◆ **WORK TO BE COMPLETED**: Copy each of the records below line for line without changing anything, but leave out the pictures.

◆ **AVAILABLE DATA**:

- - -

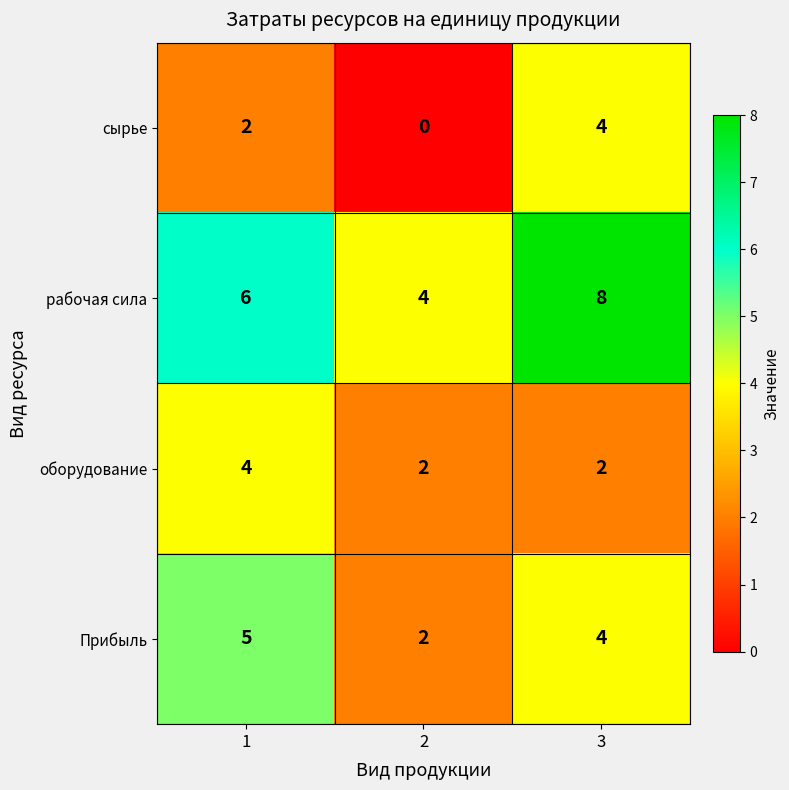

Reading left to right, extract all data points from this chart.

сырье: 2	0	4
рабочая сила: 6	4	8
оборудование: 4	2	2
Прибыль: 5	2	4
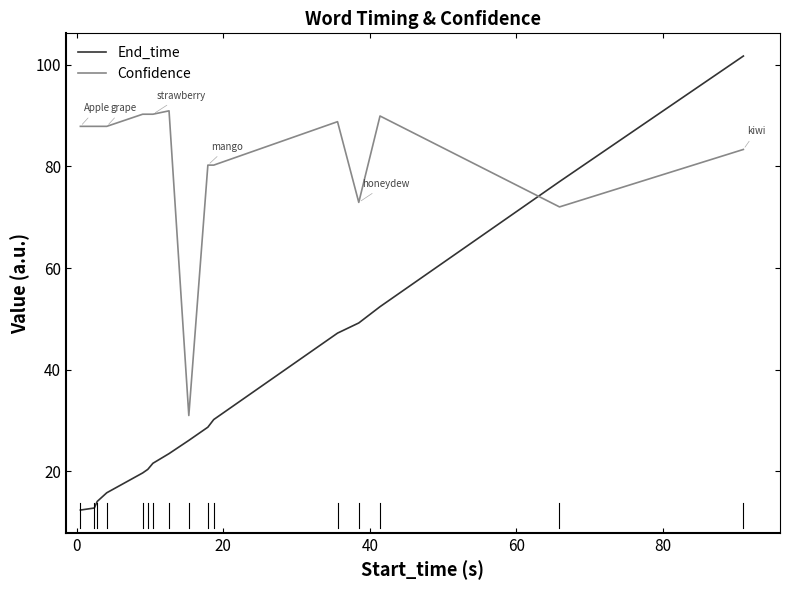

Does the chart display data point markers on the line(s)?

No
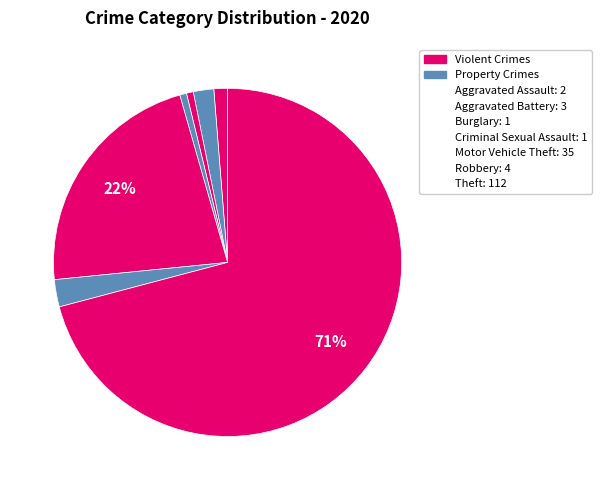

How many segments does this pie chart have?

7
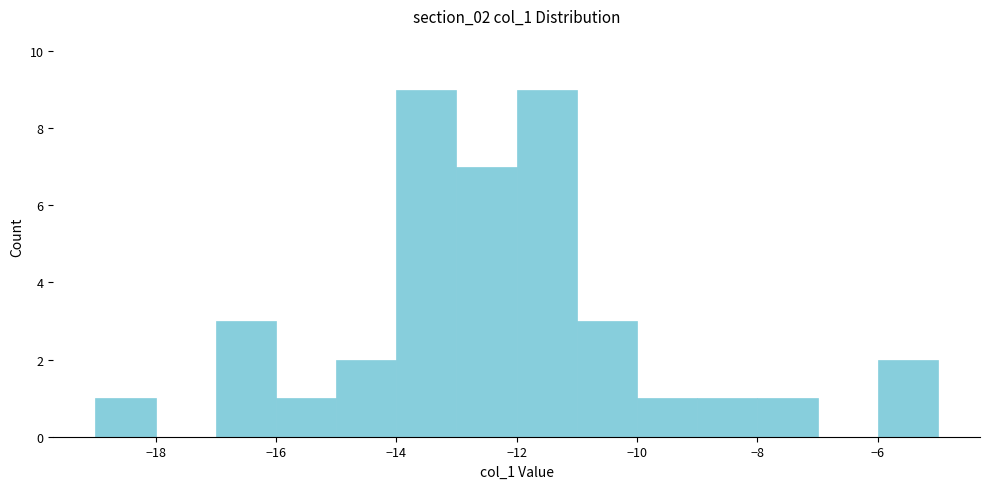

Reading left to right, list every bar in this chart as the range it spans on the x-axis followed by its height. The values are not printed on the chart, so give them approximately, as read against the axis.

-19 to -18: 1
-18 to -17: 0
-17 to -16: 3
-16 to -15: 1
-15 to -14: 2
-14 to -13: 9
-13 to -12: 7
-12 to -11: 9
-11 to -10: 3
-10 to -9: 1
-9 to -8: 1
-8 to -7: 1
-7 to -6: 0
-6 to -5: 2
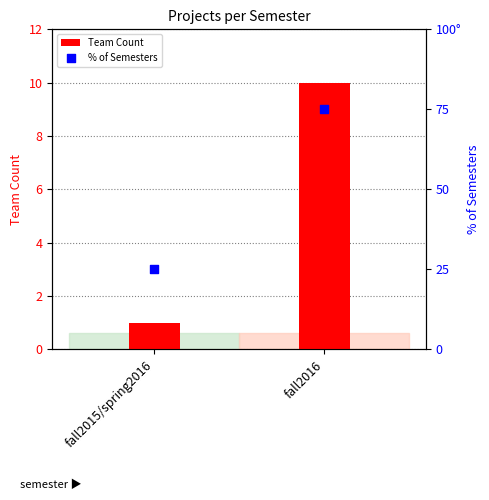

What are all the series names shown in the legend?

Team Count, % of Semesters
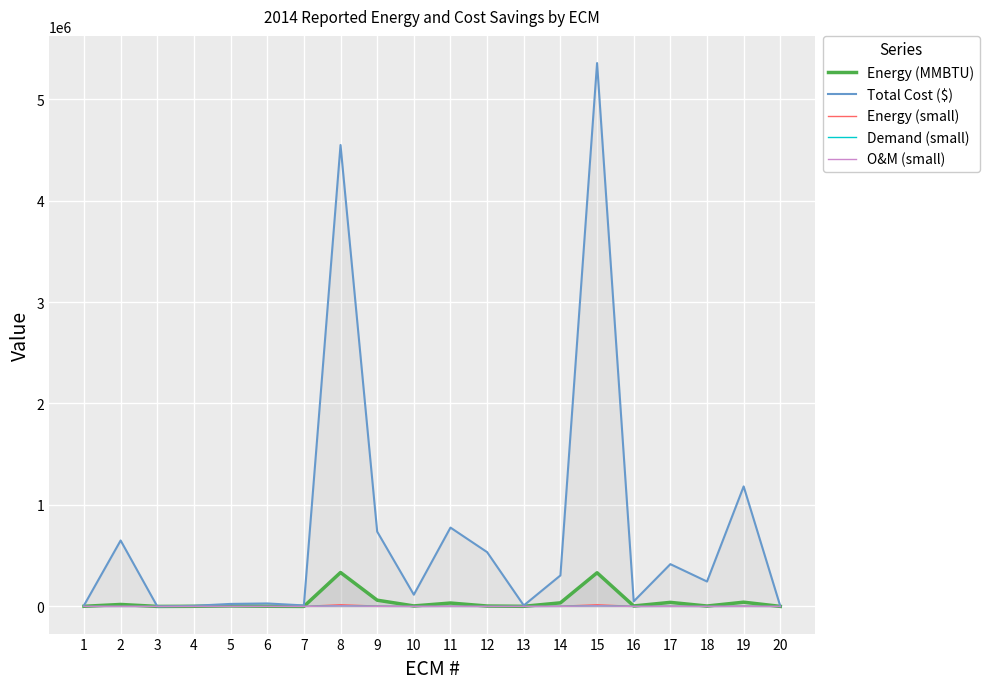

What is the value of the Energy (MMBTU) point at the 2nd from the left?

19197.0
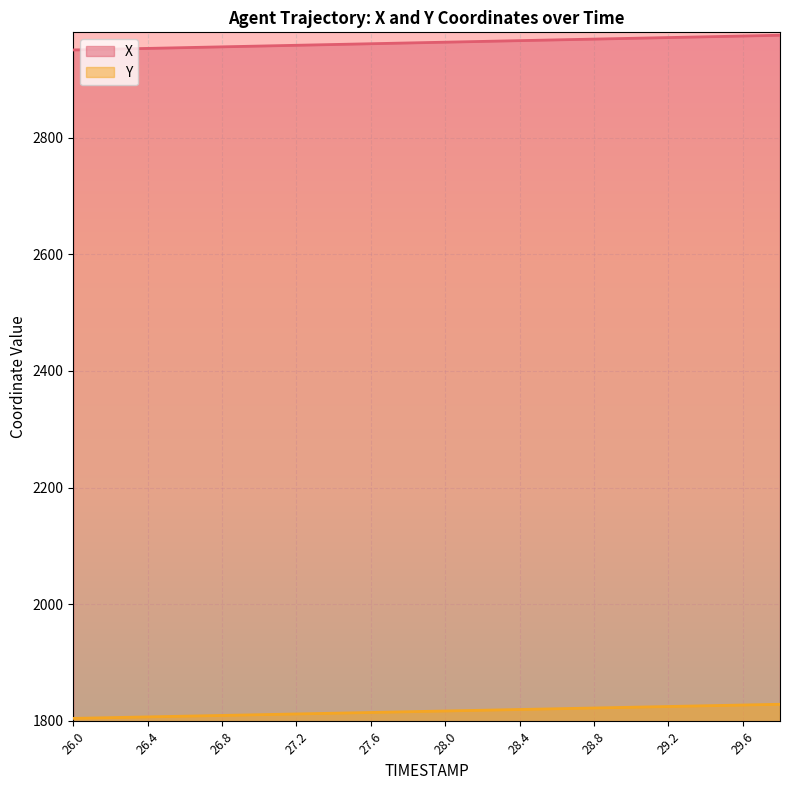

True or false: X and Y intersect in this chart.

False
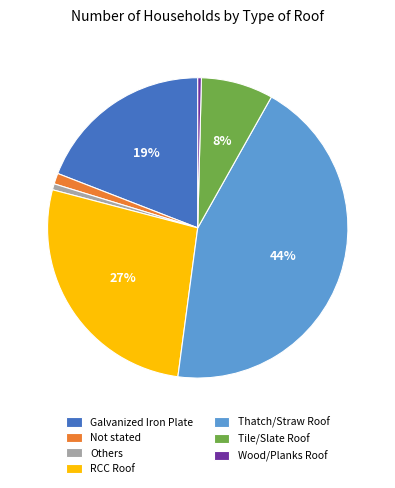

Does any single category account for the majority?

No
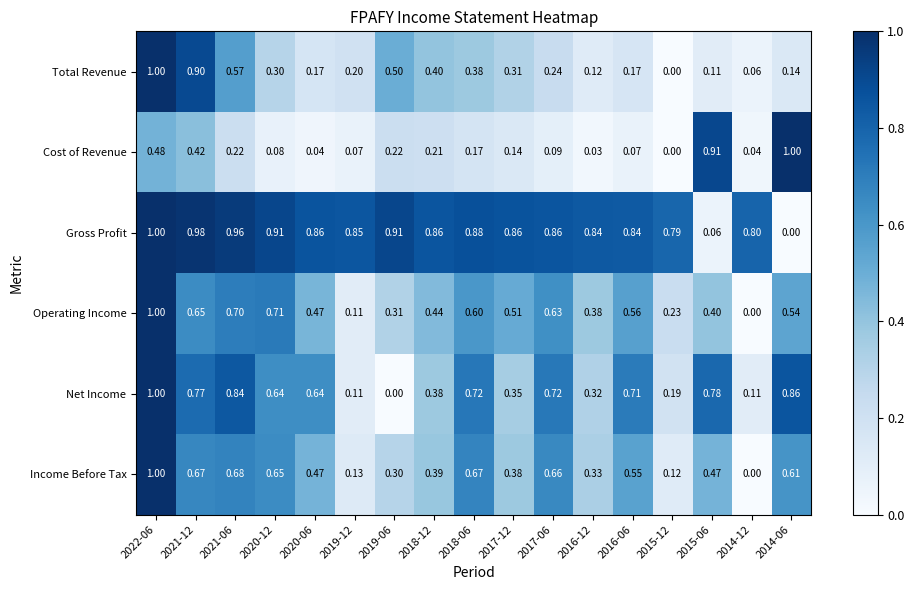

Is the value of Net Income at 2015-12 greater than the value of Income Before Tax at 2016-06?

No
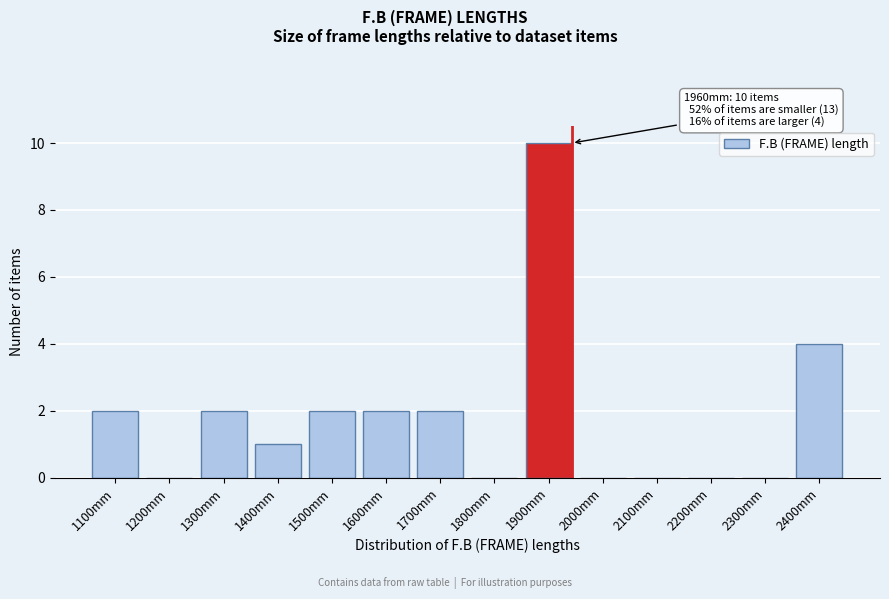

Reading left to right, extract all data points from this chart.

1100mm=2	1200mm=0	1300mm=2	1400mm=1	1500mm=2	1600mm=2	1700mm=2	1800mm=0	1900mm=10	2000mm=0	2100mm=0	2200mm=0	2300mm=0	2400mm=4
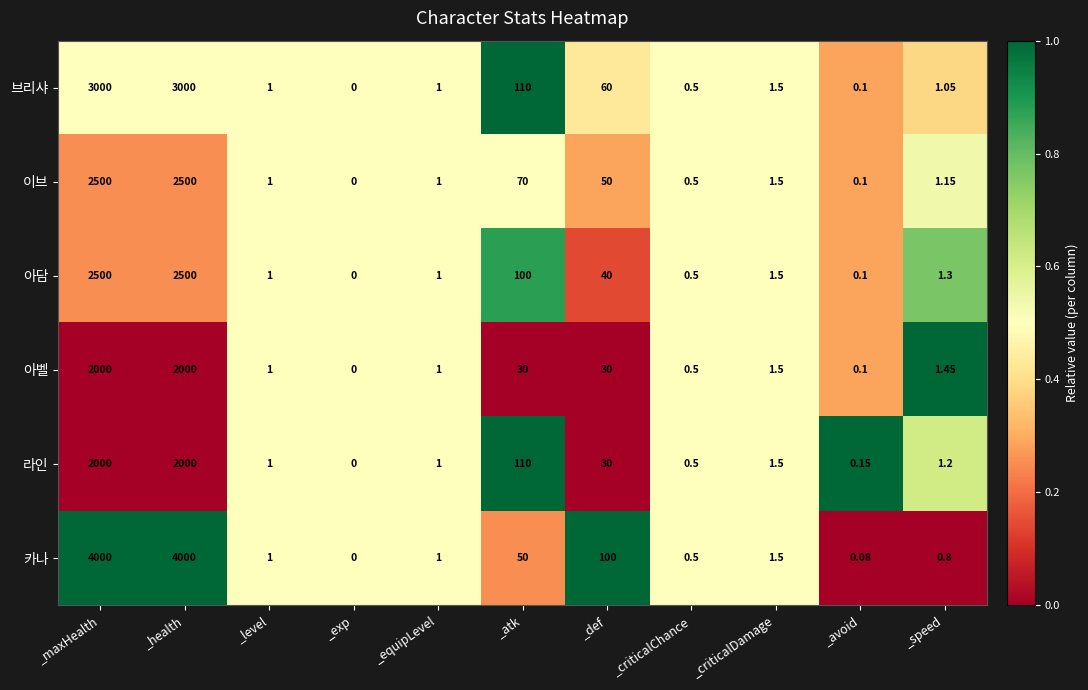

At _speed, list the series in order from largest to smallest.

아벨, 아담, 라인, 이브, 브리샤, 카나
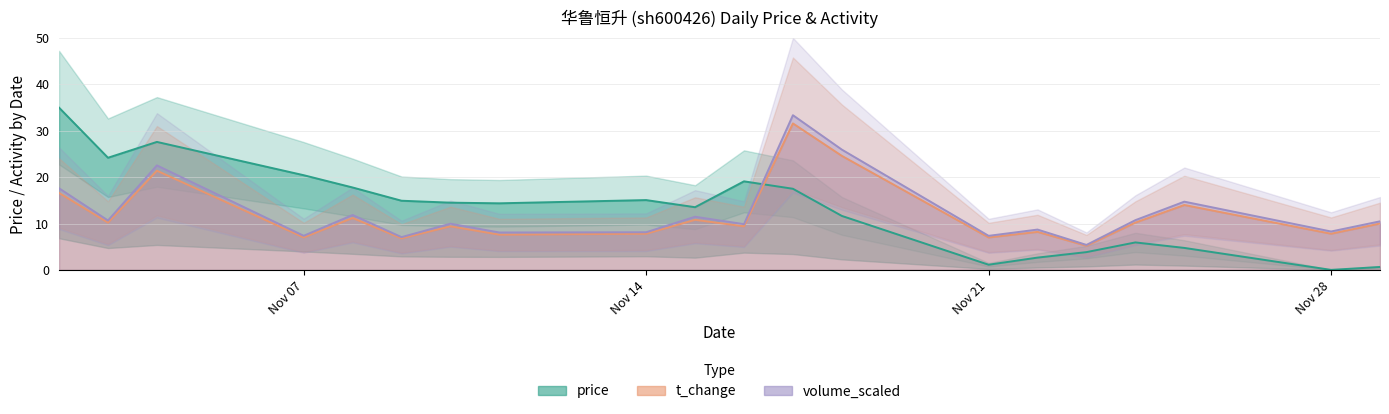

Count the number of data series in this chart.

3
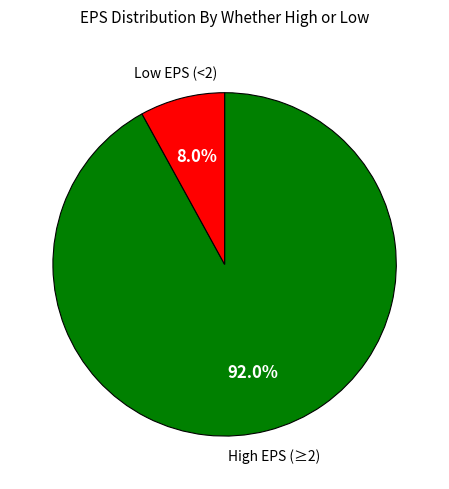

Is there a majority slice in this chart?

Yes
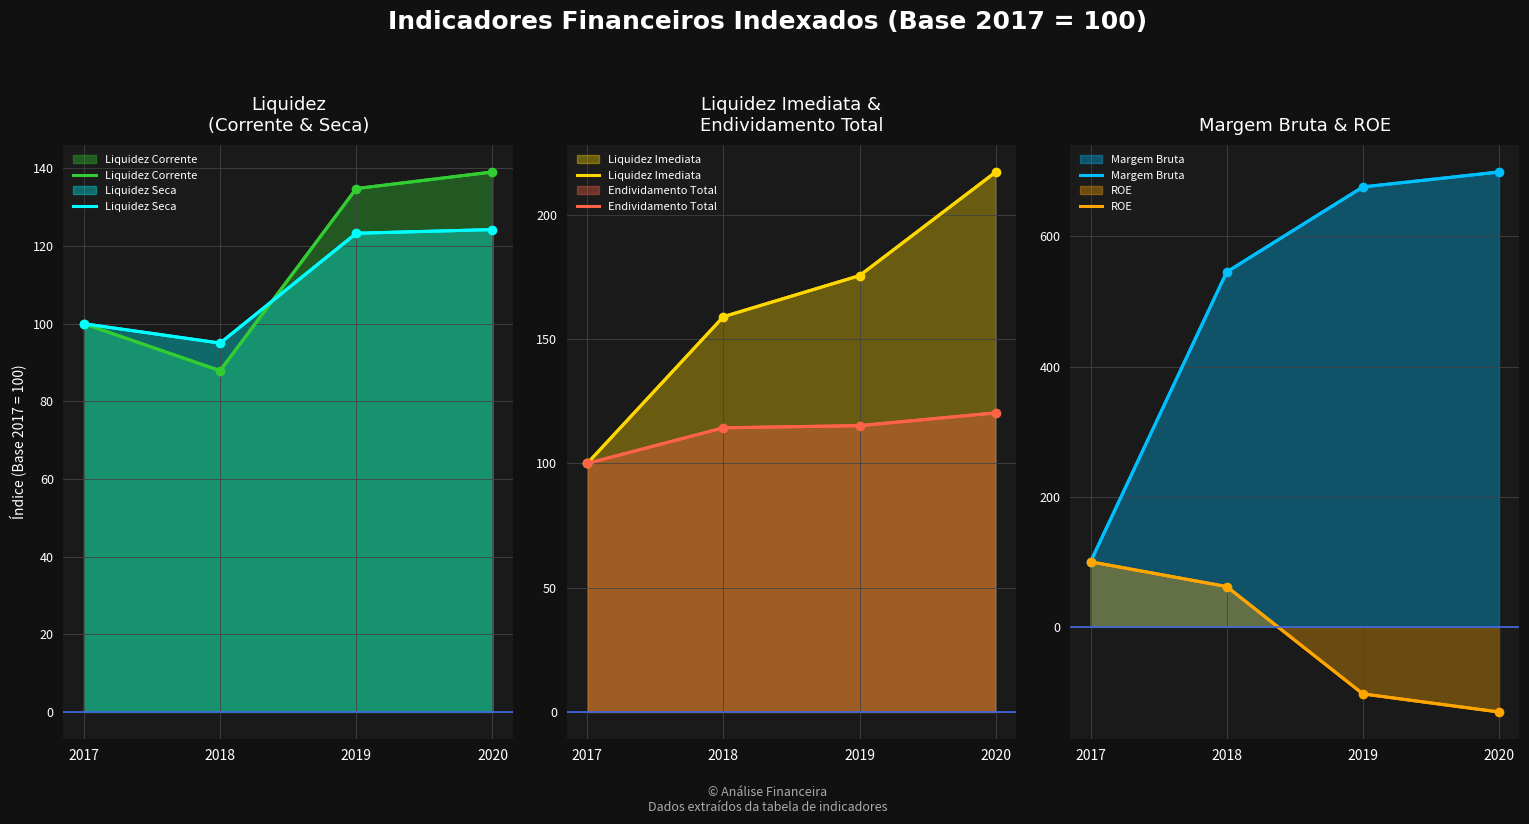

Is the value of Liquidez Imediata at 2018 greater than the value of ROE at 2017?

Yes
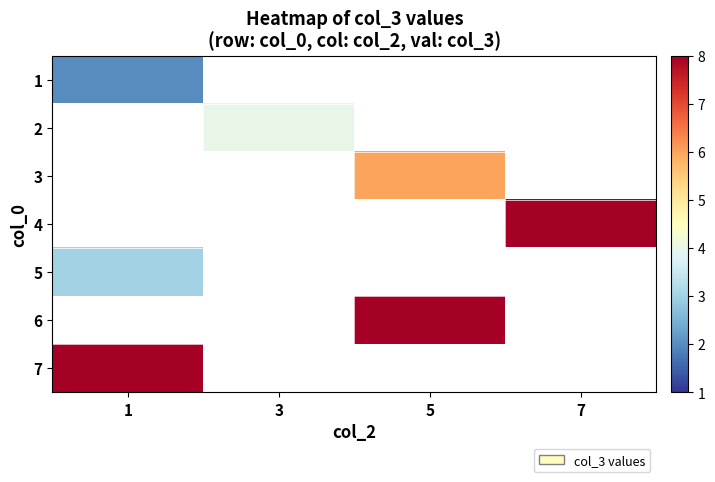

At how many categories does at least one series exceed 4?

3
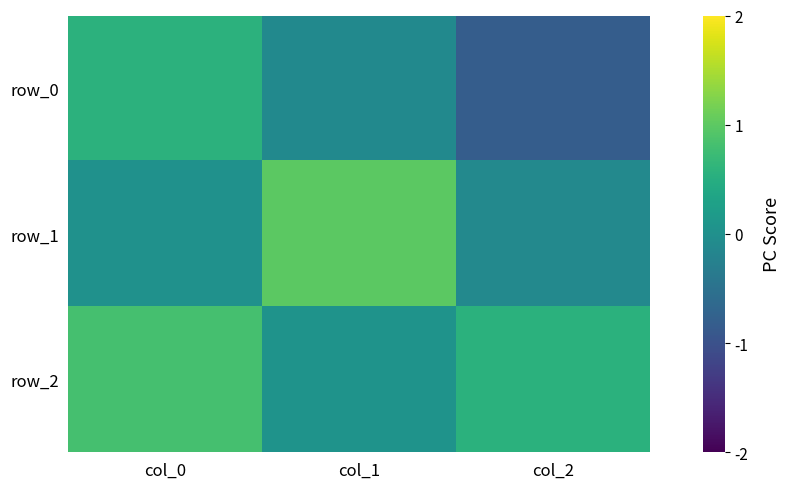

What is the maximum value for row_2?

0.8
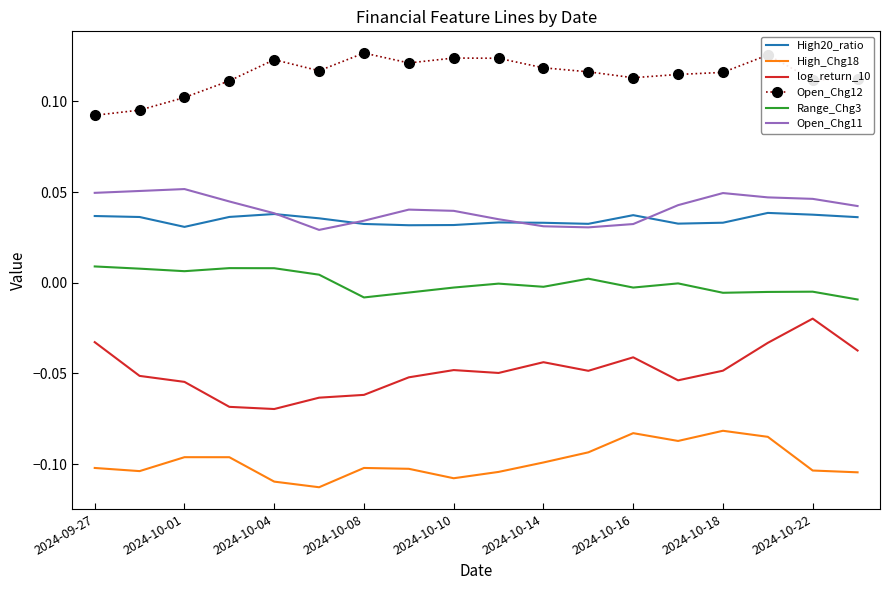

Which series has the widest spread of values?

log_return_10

- - -

◆ **SOLUTION FOR THIS PROBLEM**:
Reading left to right, extract all data points from this chart.

сырье: 2	0	4
рабочая сила: 6	4	8
оборудование: 4	2	2
Прибыль: 5	2	4

Does the chart display data point markers on the line(s)?

No

How many segments does this pie chart have?

7

Reading left to right, list every bar in this chart as the range it spans on the x-axis followed by its height. The values are not printed on the chart, so give them approximately, as read against the axis.

-19 to -18: 1
-18 to -17: 0
-17 to -16: 3
-16 to -15: 1
-15 to -14: 2
-14 to -13: 9
-13 to -12: 7
-12 to -11: 9
-11 to -10: 3
-10 to -9: 1
-9 to -8: 1
-8 to -7: 1
-7 to -6: 0
-6 to -5: 2

What are all the series names shown in the legend?

Team Count, % of Semesters

What is the value of the Energy (MMBTU) point at the 2nd from the left?

19197.0

True or false: X and Y intersect in this chart.

False

Does any single category account for the majority?

No

Is the value of Net Income at 2015-12 greater than the value of Income Before Tax at 2016-06?

No

Reading left to right, extract all data points from this chart.

1100mm=2	1200mm=0	1300mm=2	1400mm=1	1500mm=2	1600mm=2	1700mm=2	1800mm=0	1900mm=10	2000mm=0	2100mm=0	2200mm=0	2300mm=0	2400mm=4

At _speed, list the series in order from largest to smallest.

아벨, 아담, 라인, 이브, 브리샤, 카나

Count the number of data series in this chart.

3

Is there a majority slice in this chart?

Yes

Is the value of Liquidez Imediata at 2018 greater than the value of ROE at 2017?

Yes

At how many categories does at least one series exceed 4?

3

What is the maximum value for row_2?

0.8

Which series has the widest spread of values?

log_return_10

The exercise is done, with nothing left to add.